本来ならゴジラ映画シリーズを今見ている以上「ゴジラVSモスラ」を見なくちゃいけないかもしれないですが、近くのGEOになく借りられなかったのでお許しください。

その代わりに借りて来たのがこれ。思えば小さい頃に劇場に見に行った記憶があるようなないような。ただ、終盤のあのリレーはよく覚えていた。

昭和ガメラの子供向け路線に原点回帰した作品でもある。「ガメラは子供の味方」という一番のアイデンティティをちゃんと定義づけて00年代の邦画らしい感動路線に取り入れていたのがまあ良かったのかな。

ただ、自分の心が臭くなっちまったのか知りませんがね。どうも子役の演技が今見ても好かんのですよ。あんな長ったらしい説明台詞言うわけないだろ!ゆえにそれがメインの前半は見るのがつらかったです。でもこれ否定したら昭和ガメラを今ちゃんと見れるのかどうか不安。ついでに昭和ゴジラもね。

でも中盤からガメラがジーダスと戦うシーンはとても迫力があった。流石平成ライダーを初期から支える田崎さん。ジーダスが人々を食うシーンはえげつないですね。またガメラとの戦闘シーンもゴジラとは違い地上の人々目線から描いていて臨場感があった。さらに瓦礫の描き方もリアル。ゴジラや平成ガメラ三部作と違いどこか知らない田舎の島での小規模な戦いなので、怪獣映画というよりモンスター映画に近い感じのような気がした。

後半の名古屋での怪獣同士の戦闘シーンも昼間でありながら、ミニチュアの出来も良く、派手に暴れまくるので良かったと思う。

ただね、小さい頃見たときも変だなって思ってたけど、やっぱ子供たちの石のリレーシーンは大嫌い。ご都合主義の極み。いや、ご都合主義って言葉使うのは嫌だけど、せめて子供たちがあんな行動に走る原理を映画内で説明してくれよ。なんなの?平成ガメラの勾玉みたいにガメラのテレパシーかなんか受けて子供たちを誘導してるの?そんなわけないでしょ。どうせ「子供はすごい」ていうような純粋性を映画で出したいために入れたんでしょ。
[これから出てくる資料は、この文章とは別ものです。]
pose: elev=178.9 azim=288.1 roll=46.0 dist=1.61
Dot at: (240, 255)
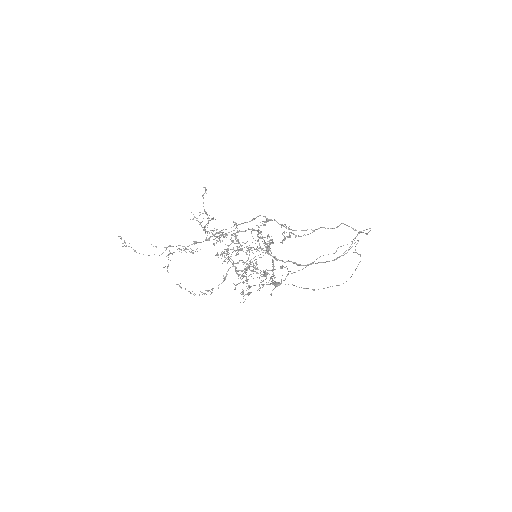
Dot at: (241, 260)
完全な感動ポルノですねこれ。

しかもその後やっと主人公がガメラが突っ込んでいるビルに上ってあの石渡そうとするのに、あそこはやけになっが~い説明で喋んのよ。見てるこっちは「はよ石渡せよバカヤロー!」ってイライラしながら見てました。挙句ジーダスがビル壊してガメラが落ちかけたときに投げ渡すからさ。だったら普通に渡してよ。ここはあんなに長く説明しているのに、あそこのリレーシーンは全然説明しないからもうこの演出の比重の置き方にも疑問を抱きました。

最後の空中戦からの止めの火球攻撃はとても良かった。しかし最後の子供たちがガメラの盾になるという演出も嫌い。あれもどうせ上述したようなもので親御さんを感動させようとしてたんでしょ。
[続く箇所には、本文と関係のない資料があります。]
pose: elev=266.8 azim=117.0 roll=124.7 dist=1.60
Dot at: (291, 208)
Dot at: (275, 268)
たださ、これ子供向けとして作ったんでしょ。このガメラ今見れば可愛いと思うけど、小さい頃見たときにはひ弱だな~まるでミニラだな~って思って馬鹿にしていた部分がある。いうなれば子供向けでありながら、一番子供が好きにならないようなデザインなんだよね。男の子はかっこいいものを見たがるんですよ。なのに「こうすれば子供は喜ぶだろう。」みたいな魂胆でこれ作ったのかね。一番子供馬鹿にしているよねそれ。要するに子供向けとしては不適切なんじゃないの?って思いましたね。

まあ、ある程度大人になった今見てみると、こういうガメラもありかな~原点回帰しているのかな~て思えましたね。いうなれば本当の意味でのガメラ最終回とでもいえる作品かと思います。実質まだ角川作る気がないし。

散々文句言ってきましたけど、いうなればファミリー向けとしては当り障りのない作品に仕上がっていて、そういう点では良かったとは思いました。昭和から平成含めてのガメラ映画最終回としては妥当かな。嫌いな部分と相殺してこの点数で。

今自宅近くのGEOで昭和ガメラが全作入荷したので、暇さえあれば全部借りてみようと思う。